Pictures paired with source code:
▼
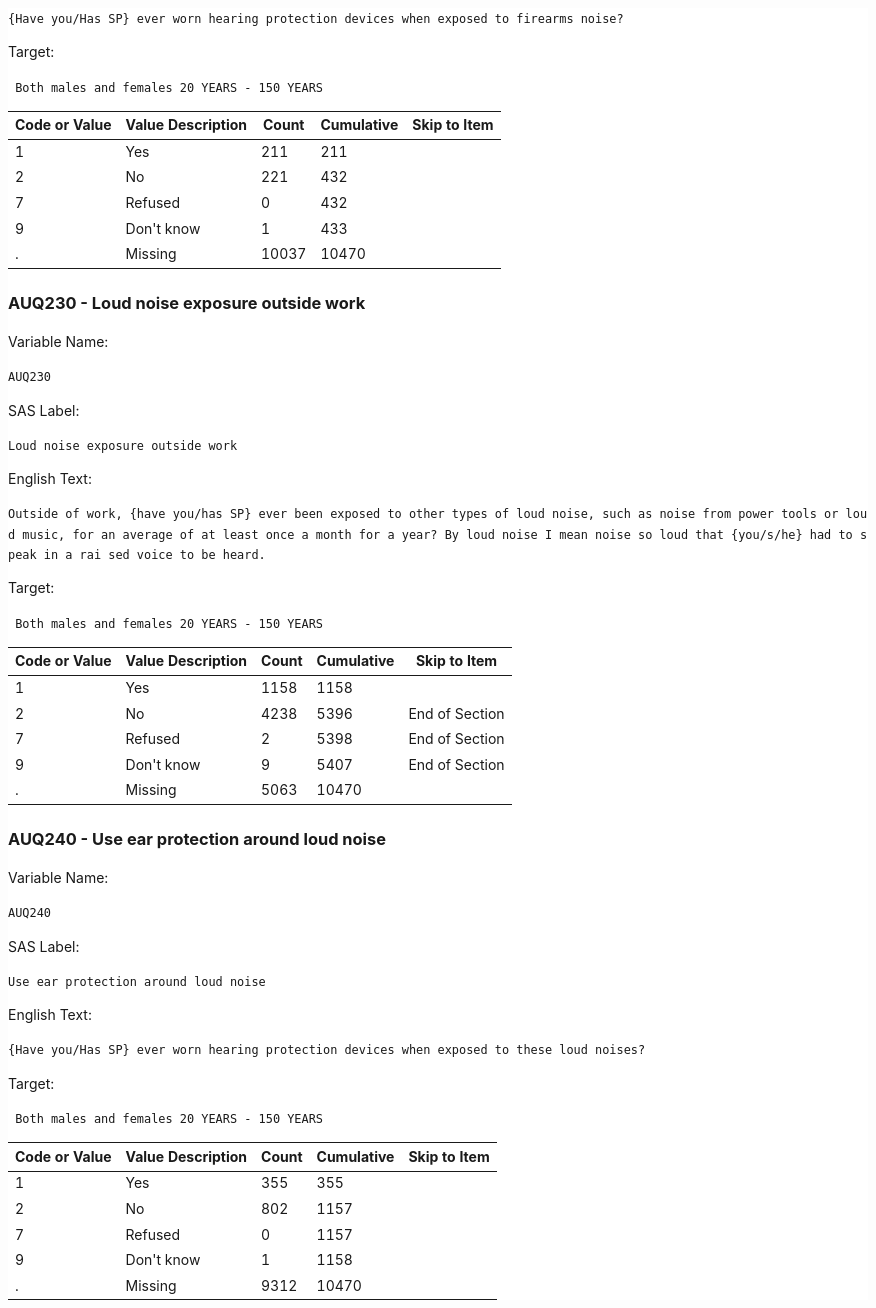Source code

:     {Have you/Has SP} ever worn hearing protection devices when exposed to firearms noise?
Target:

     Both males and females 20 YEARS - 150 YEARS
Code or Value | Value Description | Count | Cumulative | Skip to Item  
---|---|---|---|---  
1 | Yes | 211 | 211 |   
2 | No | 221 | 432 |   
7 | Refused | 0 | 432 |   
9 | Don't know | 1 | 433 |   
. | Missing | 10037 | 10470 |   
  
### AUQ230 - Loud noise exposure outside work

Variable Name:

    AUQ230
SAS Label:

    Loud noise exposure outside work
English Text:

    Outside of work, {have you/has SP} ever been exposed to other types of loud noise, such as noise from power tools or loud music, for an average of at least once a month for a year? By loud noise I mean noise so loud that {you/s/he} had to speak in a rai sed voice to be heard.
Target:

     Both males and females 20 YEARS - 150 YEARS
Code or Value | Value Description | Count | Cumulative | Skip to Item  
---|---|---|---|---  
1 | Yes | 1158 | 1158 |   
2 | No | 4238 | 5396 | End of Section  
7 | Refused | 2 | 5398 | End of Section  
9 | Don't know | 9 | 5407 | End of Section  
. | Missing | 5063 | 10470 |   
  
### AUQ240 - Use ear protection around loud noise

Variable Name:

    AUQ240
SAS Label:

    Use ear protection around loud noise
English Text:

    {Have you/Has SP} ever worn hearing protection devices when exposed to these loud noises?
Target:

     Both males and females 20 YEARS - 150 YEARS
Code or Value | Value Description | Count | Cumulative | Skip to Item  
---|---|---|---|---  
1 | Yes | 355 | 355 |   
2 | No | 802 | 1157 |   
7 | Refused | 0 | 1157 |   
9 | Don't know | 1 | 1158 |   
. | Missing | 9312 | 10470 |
▲
§ Your objective: Give the records above again in full and exactly, but exclude every picture.

§ Task response:
Source code

:     {Have you/Has SP} ever worn hearing protection devices when exposed to firearms noise?
Target:

     Both males and females 20 YEARS - 150 YEARS
Code or Value | Value Description | Count | Cumulative | Skip to Item  
---|---|---|---|---  
1 | Yes | 211 | 211 |   
2 | No | 221 | 432 |   
7 | Refused | 0 | 432 |   
9 | Don't know | 1 | 433 |   
. | Missing | 10037 | 10470 |   
  
### AUQ230 - Loud noise exposure outside work

Variable Name:

    AUQ230
SAS Label:

    Loud noise exposure outside work
English Text:

    Outside of work, {have you/has SP} ever been exposed to other types of loud noise, such as noise from power tools or loud music, for an average of at least once a month for a year? By loud noise I mean noise so loud that {you/s/he} had to speak in a rai sed voice to be heard.
Target:

     Both males and females 20 YEARS - 150 YEARS
Code or Value | Value Description | Count | Cumulative | Skip to Item  
---|---|---|---|---  
1 | Yes | 1158 | 1158 |   
2 | No | 4238 | 5396 | End of Section  
7 | Refused | 2 | 5398 | End of Section  
9 | Don't know | 9 | 5407 | End of Section  
. | Missing | 5063 | 10470 |   
  
### AUQ240 - Use ear protection around loud noise

Variable Name:

    AUQ240
SAS Label:

    Use ear protection around loud noise
English Text:

    {Have you/Has SP} ever worn hearing protection devices when exposed to these loud noises?
Target:

     Both males and females 20 YEARS - 150 YEARS
Code or Value | Value Description | Count | Cumulative | Skip to Item  
---|---|---|---|---  
1 | Yes | 355 | 355 |   
2 | No | 802 | 1157 |   
7 | Refused | 0 | 1157 |   
9 | Don't know | 1 | 1158 |   
. | Missing | 9312 | 10470 |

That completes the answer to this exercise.